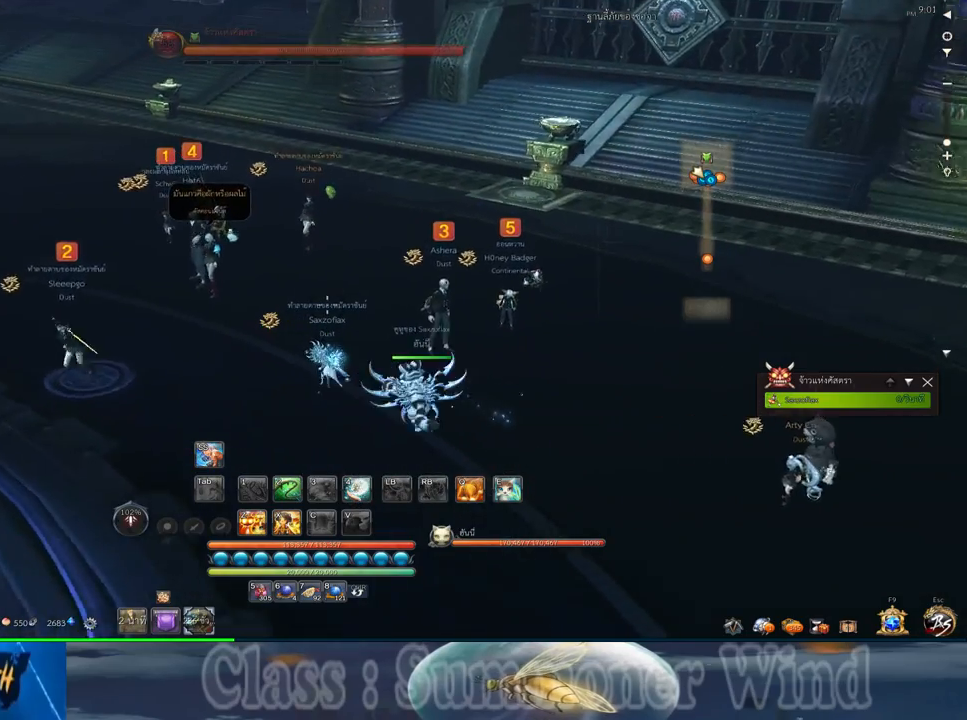
{"keys": ["a"], "mouse": [], "events": [[267, "w", "up"]]}
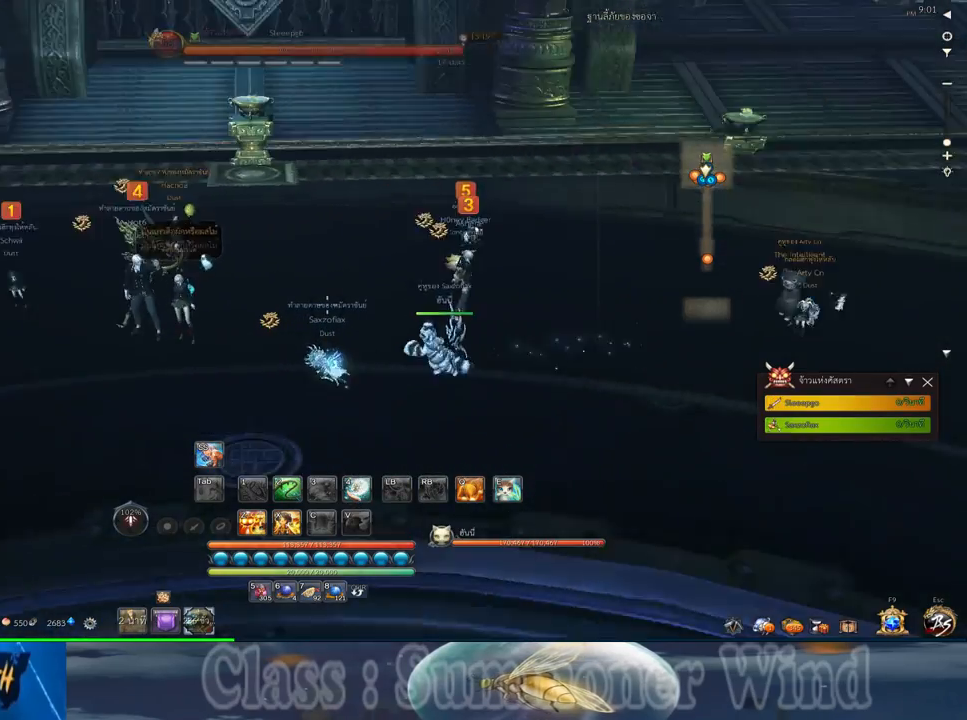
{"keys": ["a"], "mouse": [], "events": []}
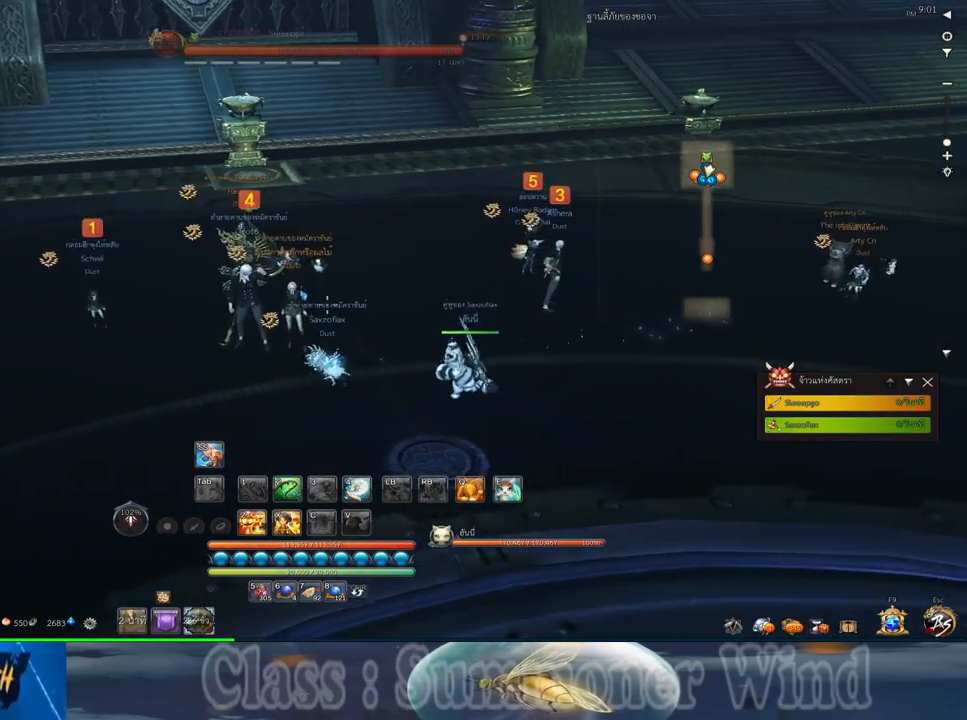
{"keys": ["a"], "mouse": [], "events": []}
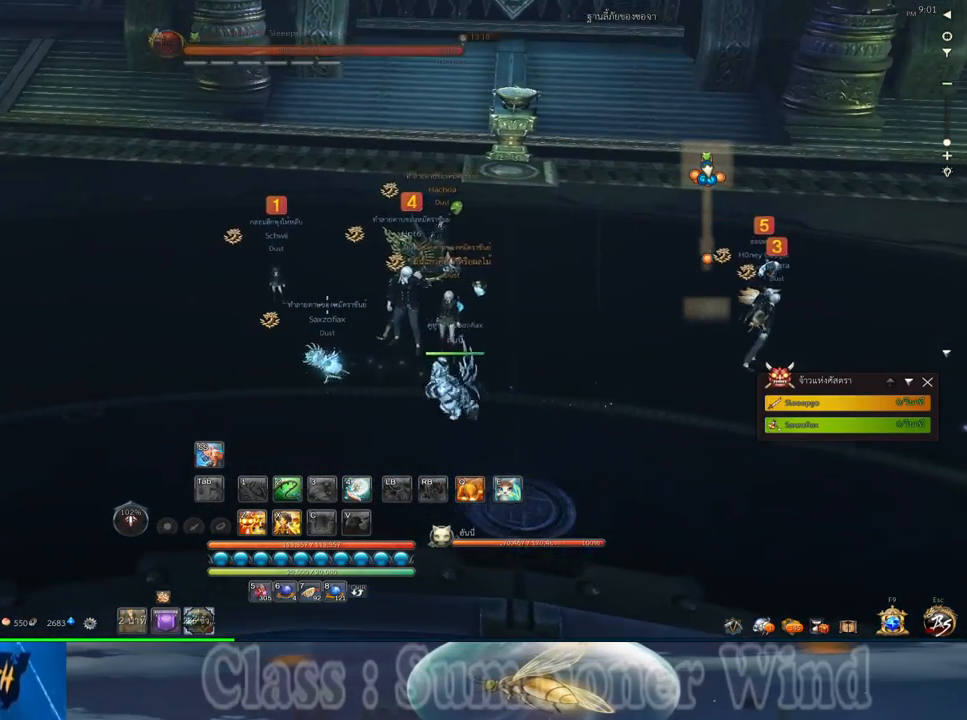
{"keys": ["d"], "mouse": [], "events": [[300, "a", "up"], [367, "d", "down"]]}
··········
◆ How to complete this task ◆
Set down the data again, exactly, without images.

◆ Completed exercise ◆
{"keys": ["a"], "mouse": [], "events": [[267, "w", "up"]]}
{"keys": ["a"], "mouse": [], "events": []}
{"keys": ["a"], "mouse": [], "events": []}
{"keys": ["d"], "mouse": [], "events": [[300, "a", "up"], [367, "d", "down"]]}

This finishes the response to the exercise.